Hemp agronomy research is blazing forward at Farming Smarter
For the CHTA variety trials, we’re doing things a little bit differently – we’ve broken our trials into two separate plots, one looking at fibre agronomy & the other investigating grain agronomy.
The Nitty-Gritty of Grain Agronomy
In our grain trials, we have mainly diecious varieties of hemp; distinctly male & female plants. Right now the plants are pollinating – bees are buzzing between the plants, helping spread the male pollen to the budding female plants. Soon, we’ll see hemp begin to blossom. Once de-hulled these hearts are delicious! Hemp hearts are the grain of the crop.
There are plenty of hemp varieties in our plot; we have different heights, leafing, and biomass characteristics between the plants. In these plots, we have dual-purpose plants that produce grain and fibre. The fibre can be used for straw, feed, or bedding.
While they do have cannabinoid profiles in the fibre, main purpose of this study is to get the most grain, fibre or both out of each plant.
Our Findings on Fibre Agronomy
The varieties in our fibre plots are much taller – pushing 8ft right now, with the possibility to reach 10 – 12ft, depending on the variety. The purpose of these trials is to cultivate fibre, so the taller the plant the more fibre to harvest. We’re after the thick, dense fibre rather than the seeds of the plant.

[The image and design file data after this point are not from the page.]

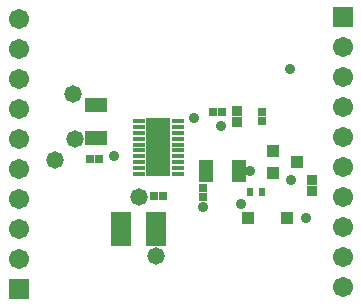
<source format=gts>
G04*
G04 #@! TF.GenerationSoftware,Altium Limited,Altium Designer,18.1.7 (191)*
G04*
G04 Layer_Color=8388736*
%FSLAX25Y25*%
%MOIN*%
G70*
G01*
G75*
%ADD28R,0.07887X0.19698*%
%ADD29R,0.04147X0.01784*%
%ADD30R,0.02965X0.02769*%
%ADD31R,0.02060X0.02847*%
%ADD32R,0.02572X0.02572*%
%ADD33R,0.07493X0.04540*%
%ADD34R,0.02572X0.02572*%
%ADD35R,0.07099X0.11824*%
%ADD36R,0.04147X0.04147*%
%ADD37R,0.04540X0.07493*%
%ADD38R,0.03241X0.03241*%
%ADD39R,0.04343X0.03950*%
%ADD40R,0.06706X0.06706*%
%ADD41C,0.06706*%
%ADD42C,0.05800*%
%ADD43C,0.03556*%
%ADD44C,0.02769*%
D28*
X58071Y59055D02*
D03*
D29*
X64646Y50197D02*
D03*
Y52165D02*
D03*
Y54134D02*
D03*
Y56102D02*
D03*
Y58071D02*
D03*
Y60039D02*
D03*
Y62008D02*
D03*
Y63976D02*
D03*
Y65945D02*
D03*
Y67913D02*
D03*
X51496Y50197D02*
D03*
Y52165D02*
D03*
Y54134D02*
D03*
Y56102D02*
D03*
Y58071D02*
D03*
Y60039D02*
D03*
Y62008D02*
D03*
Y63976D02*
D03*
Y65945D02*
D03*
Y67913D02*
D03*
D30*
X35425Y55118D02*
D03*
X38378D02*
D03*
D31*
X92716Y44291D02*
D03*
X88779D02*
D03*
D32*
X73079Y45575D02*
D03*
Y42425D02*
D03*
X92520Y67831D02*
D03*
Y70980D02*
D03*
D33*
X37402Y62236D02*
D03*
Y73260D02*
D03*
D34*
X59791Y42800D02*
D03*
X56642D02*
D03*
X76181Y70968D02*
D03*
X79331D02*
D03*
D35*
X45614Y31895D02*
D03*
X57228D02*
D03*
D36*
X87894Y35453D02*
D03*
X101083D02*
D03*
D37*
X73819Y51181D02*
D03*
X84842D02*
D03*
D38*
X84342Y67693D02*
D03*
Y71315D02*
D03*
X109252Y48298D02*
D03*
Y44676D02*
D03*
D39*
X96457Y57874D02*
D03*
Y50394D02*
D03*
X104331Y54134D02*
D03*
D40*
X119516Y102500D02*
D03*
X11516Y12000D02*
D03*
D41*
X119516Y92500D02*
D03*
Y72500D02*
D03*
Y62500D02*
D03*
Y52500D02*
D03*
Y42500D02*
D03*
Y32500D02*
D03*
Y22500D02*
D03*
Y12500D02*
D03*
Y82500D02*
D03*
X11516Y22000D02*
D03*
Y42000D02*
D03*
Y52000D02*
D03*
Y62000D02*
D03*
Y72000D02*
D03*
Y82000D02*
D03*
Y92000D02*
D03*
Y102000D02*
D03*
Y32000D02*
D03*
D42*
X57228Y22890D02*
D03*
X51496Y42594D02*
D03*
X23622Y54921D02*
D03*
X30302Y62008D02*
D03*
X29528Y76772D02*
D03*
D43*
X70020Y68727D02*
D03*
X101880Y85319D02*
D03*
X43307Y56102D02*
D03*
X85630Y40354D02*
D03*
X107283Y35453D02*
D03*
X102362Y48228D02*
D03*
X78942Y66155D02*
D03*
X88583Y51181D02*
D03*
X73079Y39370D02*
D03*
D44*
X60039Y51181D02*
D03*
X56102D02*
D03*
X60039Y55118D02*
D03*
X56102D02*
D03*
X60039Y59055D02*
D03*
X56102D02*
D03*
X60039Y62992D02*
D03*
X56102D02*
D03*
X60039Y66929D02*
D03*
X56102D02*
D03*
M02*

</source>
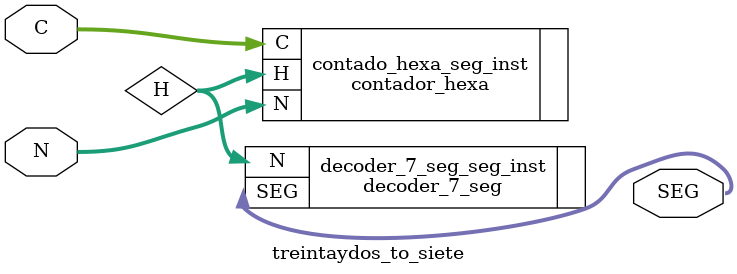
<source format=v>
`timescale 1ns / 1ps


module treintaydos_to_siete(
input [31:0]N,
    input [3:0]C,
    output wire [7:0]SEG
    );
    wire [3:0]H;
    
    contador_hexa contado_hexa_seg_inst(
        .N(N),
        .C(C),
        .H(H)
    );
    decoder_7_seg decoder_7_seg_seg_inst(
        .N(H),
        .SEG(SEG)
    );


endmodule

</source>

Hemp plants have two main kinds of fibre: the Bast & the Hurd.
Manufacturers use the Bast, the stringy outer fibre, in products like paper, clothing, and string. Its durability and strength are what suits it to products that need to be stronger.
However, there is a negative to how strong it is.
Even while it’s green, its durability is a marvel – but as it grows and dries up it becomes even stronger! This makes it difficult for farmers to harvest due to how tough it becomes.
To circumvent this, farmers will harvest it while it’s still green – reinforcing the need to grow hemp crops as tall as possible before its prime.
“There’s an old joke, ‘when you go out to harvest hemp you need a combine and a water truck; just to make sure you don’t catch anything on fire while you’re out there,'” says Mike Gretzinger, Farming Smarter Research Coordinator.
The inner fibre, or the Hurd, is a woody fibre that breaks much easier than the Bast. Manufacturers use Hurd primarily for making building materials such as hempcrete, mulch, and even vehicle panelling. While not as robust as Bast, it’s still a sought-after resource.
A lot of the plants in our fibre trials are monoecious, meaning they are hermaphroditic and self-pollinate. The leaf structure varies wildly amongst these hemp varieties.
Hemp Agronomy Research
While we aren’t testing for it, other researchers elsewhere study the variety of cannabinoids in the hemp varieties. There is a rising interest in the CBD & CBG terpenes in multiple industries.